We're talking about dumps again on foundation-l -- and I really would
like to see better dumps available, of commons in particular.

Erik, any advice you can offer in this regard -- can we help move
things along in some way?

Sj

On Tue, Feb 26, 2008 at 3:01 PM, Erik Zachte <erikzachte at infodisiac.com> wrote:
>> Something that can process wikimedia's XML dumps, and then crawl
>> wikipedia for the associated pictures.

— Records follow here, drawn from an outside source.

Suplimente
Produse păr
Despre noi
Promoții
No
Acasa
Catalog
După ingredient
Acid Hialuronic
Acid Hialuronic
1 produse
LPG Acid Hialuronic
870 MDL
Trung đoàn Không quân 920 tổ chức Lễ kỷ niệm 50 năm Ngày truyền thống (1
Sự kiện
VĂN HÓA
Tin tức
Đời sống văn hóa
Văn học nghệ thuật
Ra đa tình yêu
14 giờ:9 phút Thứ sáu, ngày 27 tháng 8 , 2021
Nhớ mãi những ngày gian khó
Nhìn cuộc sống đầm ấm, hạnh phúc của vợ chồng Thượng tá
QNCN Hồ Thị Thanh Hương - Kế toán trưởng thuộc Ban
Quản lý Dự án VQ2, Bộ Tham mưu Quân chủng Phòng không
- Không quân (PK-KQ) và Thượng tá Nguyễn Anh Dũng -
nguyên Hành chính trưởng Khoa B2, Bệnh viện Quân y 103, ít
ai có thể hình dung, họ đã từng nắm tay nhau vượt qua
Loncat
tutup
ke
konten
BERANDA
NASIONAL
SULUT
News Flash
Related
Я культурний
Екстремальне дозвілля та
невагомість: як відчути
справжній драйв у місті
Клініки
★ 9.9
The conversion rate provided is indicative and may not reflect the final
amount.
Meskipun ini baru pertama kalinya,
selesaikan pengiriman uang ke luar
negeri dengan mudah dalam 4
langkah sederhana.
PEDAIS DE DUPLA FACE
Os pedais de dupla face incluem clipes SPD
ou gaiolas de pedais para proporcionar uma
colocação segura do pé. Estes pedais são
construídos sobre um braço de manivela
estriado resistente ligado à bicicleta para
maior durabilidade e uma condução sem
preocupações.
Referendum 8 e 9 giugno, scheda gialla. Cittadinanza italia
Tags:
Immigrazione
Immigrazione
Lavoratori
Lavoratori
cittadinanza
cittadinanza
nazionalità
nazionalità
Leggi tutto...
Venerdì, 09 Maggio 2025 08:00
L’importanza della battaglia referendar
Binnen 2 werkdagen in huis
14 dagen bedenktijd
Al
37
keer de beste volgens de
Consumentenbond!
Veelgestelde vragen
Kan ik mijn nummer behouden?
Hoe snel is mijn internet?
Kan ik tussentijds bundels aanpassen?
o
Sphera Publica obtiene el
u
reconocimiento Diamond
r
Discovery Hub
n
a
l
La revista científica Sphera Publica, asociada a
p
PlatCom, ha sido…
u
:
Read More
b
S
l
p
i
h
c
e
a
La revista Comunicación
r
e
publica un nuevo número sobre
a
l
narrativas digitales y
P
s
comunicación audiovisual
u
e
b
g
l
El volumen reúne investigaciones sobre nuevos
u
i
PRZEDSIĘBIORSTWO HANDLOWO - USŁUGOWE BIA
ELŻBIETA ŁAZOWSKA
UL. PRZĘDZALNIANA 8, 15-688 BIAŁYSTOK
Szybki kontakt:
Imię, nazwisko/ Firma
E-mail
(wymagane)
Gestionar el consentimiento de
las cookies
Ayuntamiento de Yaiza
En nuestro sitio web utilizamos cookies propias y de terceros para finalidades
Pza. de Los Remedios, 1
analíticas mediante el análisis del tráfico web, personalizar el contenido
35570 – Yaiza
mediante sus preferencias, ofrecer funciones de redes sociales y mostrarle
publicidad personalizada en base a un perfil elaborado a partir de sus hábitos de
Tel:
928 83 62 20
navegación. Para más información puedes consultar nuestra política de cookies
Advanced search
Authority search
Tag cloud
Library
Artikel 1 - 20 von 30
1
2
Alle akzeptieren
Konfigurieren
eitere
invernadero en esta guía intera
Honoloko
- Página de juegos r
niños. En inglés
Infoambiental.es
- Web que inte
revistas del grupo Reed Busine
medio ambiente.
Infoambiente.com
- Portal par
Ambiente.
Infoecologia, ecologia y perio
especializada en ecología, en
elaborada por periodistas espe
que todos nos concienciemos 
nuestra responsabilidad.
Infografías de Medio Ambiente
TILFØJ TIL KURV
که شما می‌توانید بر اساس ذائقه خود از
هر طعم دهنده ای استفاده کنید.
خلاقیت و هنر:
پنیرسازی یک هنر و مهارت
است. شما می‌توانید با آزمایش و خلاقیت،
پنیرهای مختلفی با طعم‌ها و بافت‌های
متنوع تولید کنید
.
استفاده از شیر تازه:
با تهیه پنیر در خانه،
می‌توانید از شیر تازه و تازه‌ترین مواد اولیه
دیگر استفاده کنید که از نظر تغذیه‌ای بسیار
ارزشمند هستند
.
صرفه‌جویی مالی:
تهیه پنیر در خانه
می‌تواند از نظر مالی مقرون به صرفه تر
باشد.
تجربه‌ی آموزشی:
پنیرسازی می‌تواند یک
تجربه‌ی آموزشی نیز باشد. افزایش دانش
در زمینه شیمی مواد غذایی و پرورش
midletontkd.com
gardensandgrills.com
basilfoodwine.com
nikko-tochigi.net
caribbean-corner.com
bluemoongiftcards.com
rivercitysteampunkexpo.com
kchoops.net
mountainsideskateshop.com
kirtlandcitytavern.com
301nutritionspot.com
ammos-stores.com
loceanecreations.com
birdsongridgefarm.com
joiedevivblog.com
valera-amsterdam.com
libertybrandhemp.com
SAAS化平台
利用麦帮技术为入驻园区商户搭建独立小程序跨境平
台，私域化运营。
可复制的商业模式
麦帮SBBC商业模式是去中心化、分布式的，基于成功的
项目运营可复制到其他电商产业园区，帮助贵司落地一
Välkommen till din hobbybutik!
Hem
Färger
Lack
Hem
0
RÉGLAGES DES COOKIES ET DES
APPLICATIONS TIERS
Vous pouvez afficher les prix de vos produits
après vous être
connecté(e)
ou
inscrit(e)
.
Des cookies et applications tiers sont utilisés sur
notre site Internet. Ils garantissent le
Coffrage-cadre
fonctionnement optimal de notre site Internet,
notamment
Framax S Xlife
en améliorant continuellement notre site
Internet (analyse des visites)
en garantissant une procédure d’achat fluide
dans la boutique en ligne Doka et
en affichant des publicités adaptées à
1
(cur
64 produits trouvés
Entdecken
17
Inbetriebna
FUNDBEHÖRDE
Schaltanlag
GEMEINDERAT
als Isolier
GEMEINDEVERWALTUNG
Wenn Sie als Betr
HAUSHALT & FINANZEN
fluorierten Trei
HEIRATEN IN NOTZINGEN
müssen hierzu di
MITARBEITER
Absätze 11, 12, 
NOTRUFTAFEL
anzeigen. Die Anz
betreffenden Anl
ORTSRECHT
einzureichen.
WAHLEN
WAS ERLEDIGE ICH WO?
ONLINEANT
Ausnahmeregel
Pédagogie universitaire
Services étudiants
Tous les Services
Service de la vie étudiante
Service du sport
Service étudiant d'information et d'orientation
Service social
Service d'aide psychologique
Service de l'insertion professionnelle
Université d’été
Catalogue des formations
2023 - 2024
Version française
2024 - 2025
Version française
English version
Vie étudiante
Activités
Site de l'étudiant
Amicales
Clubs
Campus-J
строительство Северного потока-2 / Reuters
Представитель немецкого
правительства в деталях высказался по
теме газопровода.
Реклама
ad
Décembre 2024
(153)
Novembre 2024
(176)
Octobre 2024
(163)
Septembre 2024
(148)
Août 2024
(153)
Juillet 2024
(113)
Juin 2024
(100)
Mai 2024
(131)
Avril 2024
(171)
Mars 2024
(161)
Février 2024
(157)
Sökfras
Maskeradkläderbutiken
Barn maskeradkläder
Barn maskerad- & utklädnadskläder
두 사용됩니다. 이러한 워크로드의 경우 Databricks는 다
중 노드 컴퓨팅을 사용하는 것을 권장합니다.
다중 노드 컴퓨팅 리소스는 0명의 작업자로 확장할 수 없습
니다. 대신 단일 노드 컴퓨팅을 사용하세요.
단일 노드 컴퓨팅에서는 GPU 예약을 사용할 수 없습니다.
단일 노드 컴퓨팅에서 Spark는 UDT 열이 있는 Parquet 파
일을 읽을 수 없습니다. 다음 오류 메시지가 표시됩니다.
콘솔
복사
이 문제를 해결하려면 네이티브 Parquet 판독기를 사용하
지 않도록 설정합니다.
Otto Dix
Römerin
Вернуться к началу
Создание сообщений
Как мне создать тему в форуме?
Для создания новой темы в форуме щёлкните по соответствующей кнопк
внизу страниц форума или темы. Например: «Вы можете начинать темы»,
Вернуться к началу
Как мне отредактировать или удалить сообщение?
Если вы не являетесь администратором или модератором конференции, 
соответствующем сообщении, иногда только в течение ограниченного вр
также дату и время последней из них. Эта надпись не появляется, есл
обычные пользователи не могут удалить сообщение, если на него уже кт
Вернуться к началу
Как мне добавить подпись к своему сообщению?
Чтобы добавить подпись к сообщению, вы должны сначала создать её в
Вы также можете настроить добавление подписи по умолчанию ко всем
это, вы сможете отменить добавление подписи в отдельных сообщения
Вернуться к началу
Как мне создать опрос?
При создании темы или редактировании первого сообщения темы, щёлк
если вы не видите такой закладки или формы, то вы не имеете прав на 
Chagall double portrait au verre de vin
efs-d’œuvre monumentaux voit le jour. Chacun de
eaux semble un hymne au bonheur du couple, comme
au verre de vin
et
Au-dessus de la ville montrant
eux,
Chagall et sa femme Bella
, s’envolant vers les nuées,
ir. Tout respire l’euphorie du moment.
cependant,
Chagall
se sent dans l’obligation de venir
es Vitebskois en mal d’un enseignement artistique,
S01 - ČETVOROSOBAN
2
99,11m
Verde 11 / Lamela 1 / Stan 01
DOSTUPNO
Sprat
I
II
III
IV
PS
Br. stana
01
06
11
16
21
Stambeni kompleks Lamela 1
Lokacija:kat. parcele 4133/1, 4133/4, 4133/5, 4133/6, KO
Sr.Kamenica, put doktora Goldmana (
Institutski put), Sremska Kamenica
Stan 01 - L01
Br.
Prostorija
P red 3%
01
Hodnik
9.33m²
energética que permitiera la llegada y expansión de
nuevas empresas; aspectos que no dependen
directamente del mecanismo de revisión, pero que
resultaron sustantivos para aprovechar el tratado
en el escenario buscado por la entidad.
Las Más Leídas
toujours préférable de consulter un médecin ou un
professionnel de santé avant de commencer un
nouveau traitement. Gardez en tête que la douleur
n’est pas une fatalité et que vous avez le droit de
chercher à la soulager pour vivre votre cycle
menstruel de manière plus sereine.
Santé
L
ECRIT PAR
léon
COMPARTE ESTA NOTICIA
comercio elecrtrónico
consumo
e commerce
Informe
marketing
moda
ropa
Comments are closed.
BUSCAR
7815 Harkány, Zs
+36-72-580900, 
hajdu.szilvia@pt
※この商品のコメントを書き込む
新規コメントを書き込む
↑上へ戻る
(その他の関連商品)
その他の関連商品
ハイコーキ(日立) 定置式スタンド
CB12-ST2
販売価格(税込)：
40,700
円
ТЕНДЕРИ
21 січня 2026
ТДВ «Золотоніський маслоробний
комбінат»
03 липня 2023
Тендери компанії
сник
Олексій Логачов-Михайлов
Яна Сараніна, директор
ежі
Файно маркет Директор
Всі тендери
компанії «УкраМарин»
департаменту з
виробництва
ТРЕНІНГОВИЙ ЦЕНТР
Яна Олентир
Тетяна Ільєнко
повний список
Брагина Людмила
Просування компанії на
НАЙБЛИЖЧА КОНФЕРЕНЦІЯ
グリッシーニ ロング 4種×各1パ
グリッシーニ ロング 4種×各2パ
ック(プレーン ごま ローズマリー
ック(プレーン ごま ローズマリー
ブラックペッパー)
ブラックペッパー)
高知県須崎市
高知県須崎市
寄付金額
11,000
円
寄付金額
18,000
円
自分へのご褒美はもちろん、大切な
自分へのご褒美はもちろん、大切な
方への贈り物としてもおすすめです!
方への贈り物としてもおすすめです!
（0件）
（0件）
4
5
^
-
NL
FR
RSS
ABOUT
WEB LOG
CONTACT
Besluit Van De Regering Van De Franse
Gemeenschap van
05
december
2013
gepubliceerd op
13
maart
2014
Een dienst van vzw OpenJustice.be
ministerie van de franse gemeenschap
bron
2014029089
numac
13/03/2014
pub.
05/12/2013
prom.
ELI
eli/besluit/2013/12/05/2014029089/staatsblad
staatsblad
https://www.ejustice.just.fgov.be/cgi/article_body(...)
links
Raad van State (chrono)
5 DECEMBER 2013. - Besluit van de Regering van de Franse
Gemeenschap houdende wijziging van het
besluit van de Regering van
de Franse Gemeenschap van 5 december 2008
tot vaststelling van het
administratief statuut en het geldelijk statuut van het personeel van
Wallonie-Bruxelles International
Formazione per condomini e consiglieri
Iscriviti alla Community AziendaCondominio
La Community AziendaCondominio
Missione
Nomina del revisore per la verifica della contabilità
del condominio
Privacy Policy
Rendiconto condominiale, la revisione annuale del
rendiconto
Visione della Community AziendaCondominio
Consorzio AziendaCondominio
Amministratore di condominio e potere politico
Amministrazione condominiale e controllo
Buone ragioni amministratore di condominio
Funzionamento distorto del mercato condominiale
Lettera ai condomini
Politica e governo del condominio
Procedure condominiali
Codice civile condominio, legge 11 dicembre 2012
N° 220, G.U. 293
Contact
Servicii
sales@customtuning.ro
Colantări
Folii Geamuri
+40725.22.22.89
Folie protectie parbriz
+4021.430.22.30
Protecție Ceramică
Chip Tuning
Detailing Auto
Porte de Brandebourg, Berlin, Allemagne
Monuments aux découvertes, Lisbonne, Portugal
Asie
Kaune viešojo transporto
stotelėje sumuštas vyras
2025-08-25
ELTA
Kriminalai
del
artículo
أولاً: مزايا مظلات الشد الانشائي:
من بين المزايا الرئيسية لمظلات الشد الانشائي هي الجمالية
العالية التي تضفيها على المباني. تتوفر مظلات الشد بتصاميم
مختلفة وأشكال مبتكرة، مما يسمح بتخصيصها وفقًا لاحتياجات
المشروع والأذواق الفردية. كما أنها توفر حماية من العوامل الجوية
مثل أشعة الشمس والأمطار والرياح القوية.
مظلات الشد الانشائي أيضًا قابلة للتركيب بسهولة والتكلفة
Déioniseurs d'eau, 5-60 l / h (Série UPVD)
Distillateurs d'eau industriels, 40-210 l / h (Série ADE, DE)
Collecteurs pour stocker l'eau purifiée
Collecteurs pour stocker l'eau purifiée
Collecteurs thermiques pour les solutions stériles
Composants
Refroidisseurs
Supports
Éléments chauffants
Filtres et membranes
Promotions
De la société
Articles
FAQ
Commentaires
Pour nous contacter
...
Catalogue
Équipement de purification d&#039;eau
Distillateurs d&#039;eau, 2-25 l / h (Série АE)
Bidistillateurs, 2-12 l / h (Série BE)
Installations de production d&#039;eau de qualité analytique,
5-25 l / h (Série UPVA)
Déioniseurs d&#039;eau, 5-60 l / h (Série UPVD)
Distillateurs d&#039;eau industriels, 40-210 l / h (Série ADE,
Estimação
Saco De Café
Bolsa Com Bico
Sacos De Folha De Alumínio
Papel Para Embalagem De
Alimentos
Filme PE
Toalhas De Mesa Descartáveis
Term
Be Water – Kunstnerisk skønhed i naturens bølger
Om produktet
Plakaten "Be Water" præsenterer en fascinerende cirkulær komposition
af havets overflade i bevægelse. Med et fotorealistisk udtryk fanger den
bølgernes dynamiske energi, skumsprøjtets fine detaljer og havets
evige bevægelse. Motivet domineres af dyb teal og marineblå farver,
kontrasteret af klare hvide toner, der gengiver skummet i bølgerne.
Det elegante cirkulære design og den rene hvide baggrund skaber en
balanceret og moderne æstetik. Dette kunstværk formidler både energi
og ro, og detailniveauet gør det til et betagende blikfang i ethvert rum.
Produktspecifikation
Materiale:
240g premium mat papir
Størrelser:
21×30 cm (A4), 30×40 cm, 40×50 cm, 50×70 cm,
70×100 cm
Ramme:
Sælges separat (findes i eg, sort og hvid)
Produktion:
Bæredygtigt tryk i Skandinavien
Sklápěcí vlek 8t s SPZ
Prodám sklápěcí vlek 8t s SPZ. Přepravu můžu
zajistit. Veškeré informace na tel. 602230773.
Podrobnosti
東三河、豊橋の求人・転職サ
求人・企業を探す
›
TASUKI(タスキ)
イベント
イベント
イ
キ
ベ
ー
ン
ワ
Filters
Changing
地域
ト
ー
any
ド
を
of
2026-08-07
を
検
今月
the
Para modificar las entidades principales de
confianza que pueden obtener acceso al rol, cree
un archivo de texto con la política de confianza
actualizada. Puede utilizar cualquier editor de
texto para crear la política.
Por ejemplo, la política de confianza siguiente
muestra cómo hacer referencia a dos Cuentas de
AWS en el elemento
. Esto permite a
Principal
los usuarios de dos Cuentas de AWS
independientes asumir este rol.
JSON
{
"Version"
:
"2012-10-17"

The picture dumps are tarred
>> (why aren't they rsync'able ?) and completely (for me) unmanageable.
>
> I may have some perl code that can be helpful.
> I won't have much time for this project right now but uploading and
> documenting some perl, I can do that.
>
> I have code that harvests all images for a given Wikipedia dump, by
> downloading them one by one.
> With a one sec interval between downloads (to avoid red flags at Wikimedia)
> this takes many weeks to be sure, but images are preserved for next run (on
> a huge disk).
>
> It is part of WikiToTome(Raider) perl scripts, but it can be isolated.
>
> The script determines the url from the filename like the Wikimedia parser
> does (subfolder names are derived from first positions of md5 hash for
> filename).
> Then tries to download the image from the Wikipedia site, if not found tries
> again at Commons. (if both have it local version takes precedence).
>
> Images are stored in a similar nested folder structure as on Wikipedia
> server.
> On subsequent runs only missing images are downloaded (updated images are
> missed).
> Meta data in image are removed (my target platform is a Palm/Pocket PC with
> 4 Gb only).
> Images are resized as smartly as possible:
> jpg's above a certain size are resized to a certain size, compression rate
> is adjusted,
> png's similar except when their compression ratio is better than factor x,
> in which case they probably are charts or diagrams with text which would
> become unreadable when downsized.
>
> In 2005 I generated the last English Wikipedia for handhelds with images,
> about 2Gb was needed for 317,000 images of 240 pixels max height/width,
> without ugly compression artifacts, and quite few larger png's at original
> size.
>
> For offline usage 10 Mb images are rather over the top, and waste a lot of
> bandwidth.
> Actually I would favor a solution where images are collected and resized on
> a Wikimedia server, then put in a tar of only a few Gb.
> Technically I can do this. Time wise, is another matter for just now, but
> that might change.
>
> I have also code to generate png's from <math>..</math>
>
> Erik Zachte
>
>
>
>
>
>
>